Post by greg.fentonThe business requirement is that we need a field to hold enough
information without allowing the user to write a book.
That is not a business requirement in my opinion. They have to define
"enough" and "book". Try to get some sample date for "enough" and for
"book" then you might be able to find a real number (in characters).
Post by greg.fentonThink of a table with 80M rows. What is the I/O penalty for choosing a
row definition that causes row-splitting to 30% of the data. Now, when
looking at physical design in a specific instance you have the ability
to look at the complete schema (and hopefully a full test environment)
to determine optimal definition. But when initially designing an
application that is to evolve overtime, one needs to start somewhere.
Row splitting should only occur if the max. size is really used. As long
as the actual length of the entered data is still small enough to fit
the whole record on a single page, it doesn't matter whether the column
was defined as VARCHAR(100) or VARCHAR(5000). Or at least that's what
I'd expect of a decent DBMS.
I would never let such things influence my design up-front. Especially
because you will need to investigate each and every DBMS you want to use
*very* closely to find out how it deals with this kind of things. For
some it might be easy to tune, for some it might be impossible.

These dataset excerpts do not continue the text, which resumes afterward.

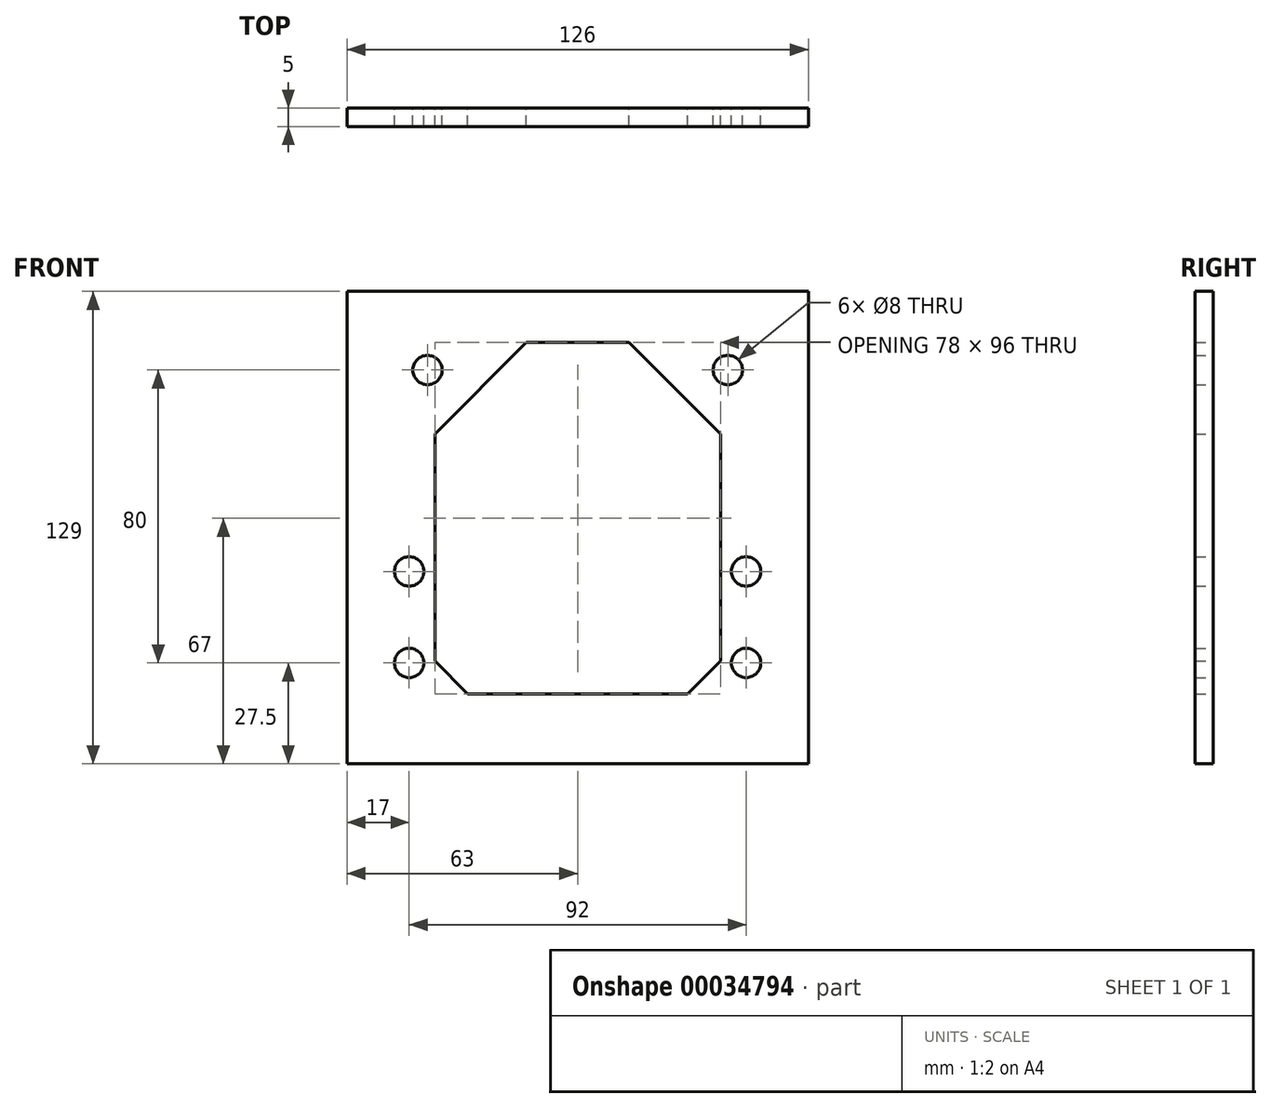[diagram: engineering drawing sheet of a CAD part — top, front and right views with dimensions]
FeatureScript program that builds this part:
annotation { "Feature Type Name" : "Feature", "Feature Type Description" : "" }
export const myFeature = defineFeature(function(context is Context, id is Id, definition is map)
    precondition{}
    {
        {
            var Q0;
            Q0=qCreatedBy(makeId("Front.planeOp"),FACE);
            var sketch = newSketch(context, id + "F0", { "sketchPlane" : qUnion([Q0])});
            skLineSegment(sketch, "E0.bottom", {"start": v(0, 0) * mm, "end": v(126, 0) * mm});
            skLineSegment(sketch, "E0.top", {"start": v(0, 129) * mm, "end": v(126, 129) * mm});
            skLineSegment(sketch, "E0.left", {"start": v(0, 0) * mm, "end": v(0, 129) * mm});
            skLineSegment(sketch, "E0.right", {"start": v(126, 0) * mm, "end": v(126, 129) * mm});
            skLineSegment(sketch, "E1", {"start": v(33, 19) * mm, "end": v(93, 19) * mm});
            skLineSegment(sketch, "E2", {"start": v(93, 19) * mm, "end": v(102, 28) * mm});
            skLineSegment(sketch, "E3", {"start": v(102, 28) * mm, "end": v(102, 90) * mm});
            skLineSegment(sketch, "E4", {"start": v(102, 90) * mm, "end": v(77, 115) * mm});
            skLineSegment(sketch, "E5", {"start": v(77, 115) * mm, "end": v(49, 115) * mm});
            skLineSegment(sketch, "E6", {"start": v(49, 115) * mm, "end": v(24, 90) * mm});
            skLineSegment(sketch, "E7", {"start": v(24, 90) * mm, "end": v(24, 28) * mm});
            skLineSegment(sketch, "E8", {"start": v(24, 28) * mm, "end": v(33, 19) * mm});
            skCircle(sketch, "E9", {"center": v(22, 107.5) * mm, "radius": 4 * mm});
            skCircle(sketch, "E10", {"center": v(104, 107.5) * mm, "radius": 4 * mm});
            skCircle(sketch, "E11", {"center": v(17, 52.5) * mm, "radius": 4 * mm});
            skCircle(sketch, "E12", {"center": v(17, 27.5) * mm, "radius": 4 * mm});
            skCircle(sketch, "E13", {"center": v(109, 27.5) * mm, "radius": 4 * mm});
            skCircle(sketch, "E14", {"center": v(109, 52.5) * mm, "radius": 4 * mm});
            skSolve(sketch);
        }
        {
            var Q0;
            Q0=makeQuery(id+"F0.imprint","IMPRINT",FACE,{"disambiguationData":[TD([[makeQuery(id+"F0.imprint","IMPRINT",EDGE,{"derivedFrom":sQuery(id+"F0.wireOp",EDGE,"E0.bottom")}),1.0]])]});
            extrude(context, id + "F1", {"entities" : qUnion([Q0]), "depth" : 5 * mm});
        }
    });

If multi-DBMS is one of your concerns you'd have to take limitations of
the DBMS into account as well. In Oracle accessing a CLOB column is a
bit different from accessing a VARCHAR column (at least this is true for
the JDBC driver). This is not true for other DBMS. So your programming
language and DB access layer must be taken into account as well (and the
quirks of each driver for the DBMS that you plan to use).
Then you have a limit on the length of a literal String. Oracle imposes
a limit of 4000 characters. Anything beyound that must be stored in the
database using bind variables.
I think SQL Server has a limit on the total length of the SQL statement
so that would need special treatment as well if you are not using bind
variables.
The next thing is the encoding. Some DBMS allow you to define the length
of a VARCHAR in bytes other use character semantics (and then there are
some where you can choose between both). So you also have to take into
account that with e.g. UTF8 a VARCHAR(1000) column might actually be
able to hold about 300 characters if it was defined in byte.
Thomas